Der Nationalrat (138 zu 52 Stimmen) und der Ständerat (28 zu 7 Stimmen) sind dem Bundesrat gefolgt und haben die Initiative "Schutz gegen Passivrauchen" abgelehnt. Die Initianten halten eigensinnig an dieser Vorlage fest. Eine breit abgestützte Allianz empfiehlt die Initiative zur Ablehnung.
Das Parlament war der Ansicht, dass das heutige Bundesgesetz dem Willen der Initianten genügend entgegenkommt. Die CVP Schweiz will keine zusätzliche Verschärfung der Regeln gegen den Tabakkonsum in den Restaurants, Bars und am Arbeitsplatz. Diese Initiative ist unnötig, exzessiv und antiföderalistisch. Tatsächlich würde die Initiative ein totales Rauchverbot in der ganzen Schweiz und am Arbeitsplatz bewirken. Ausserdem würde sich das Rauchen entweder nach Hause verschieben oder ins Freie. Somit wäre kein Problem gelöst.

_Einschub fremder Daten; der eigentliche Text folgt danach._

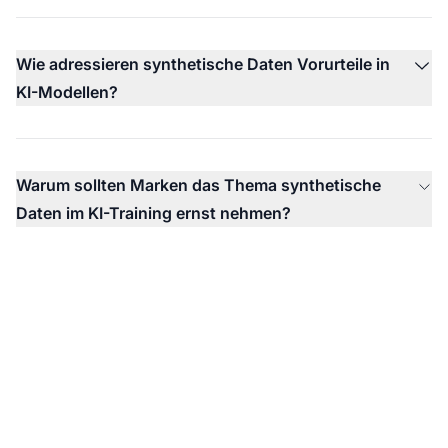
Wie adressieren synthetische Daten Vorurteile in
KI-Modellen?
Warum sollten Marken das Thema synthetische
Daten im KI-Training ernst nehmen?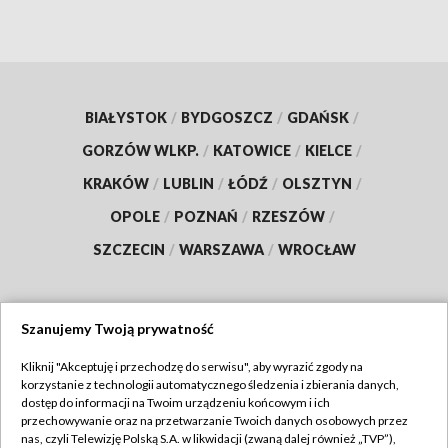
BIAŁYSTOK
/
BYDGOSZCZ
/
GDAŃSK
/
GORZÓW WLKP.
/
KATOWICE
/
KIELCE
/
KRAKÓW
/
LUBLIN
/
ŁÓDŹ
/
OLSZTYN
/
OPOLE
/
POZNAŃ
/
RZESZÓW
/
SZCZECIN
/
WARSZAWA
/
WROCŁAW
Szanujemy Twoją prywatność
Dołącz do nas:
Kliknij "Akceptuję i przechodzę do serwisu", aby wyrazić zgody na
korzystanie z technologii automatycznego śledzenia i zbierania danych,
TVP
dostęp do informacji na Twoim urządzeniu końcowym i ich
Abonament TVP
przechowywanie oraz na przetwarzanie Twoich danych osobowych przez
Regulamin TVP
nas, czyli Telewizję Polską S.A. w likwidacji (zwaną dalej również „TVP”),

Das Gesetz ist erst seit kurzer Zeit in Kraft
Diese Initiative verankert einerseits den Schutz gegen Passivrauchen in die Bundesverfassung und verbietet anderseits das Rauchen in allen geschlossenen Räumen, in denen gearbeitet wird, sowie auch mit einigen Ausnahmen – die Initiative sagt nicht welche – in geschlossenen Räumen, die öffentlich zugänglich sind.
Seit dem 1. Mai 2010 ist das Rauchen in allen Räumen, in denen mehrere Personen arbeiten, verboten. Das neue Bundesgesetz zum Schutz gegen Passivrauchen und seine Ausführungsbestimmungen sind erst vor rund zwei Jahren in Kraft getreten. Diese Regeln sind streng und genügen vollauf. Ausserdem haben die Kantone die Möglichkeit, strengere Bestimmungen einzuführen. Das neue Gesetz ist also durchaus genügend. Es war übrigens bereits in Kraft, als die Initianten ihre Vorlage einbrachten, was auch beweist, dass es ihnen um die Prohibition des Rauchens geht.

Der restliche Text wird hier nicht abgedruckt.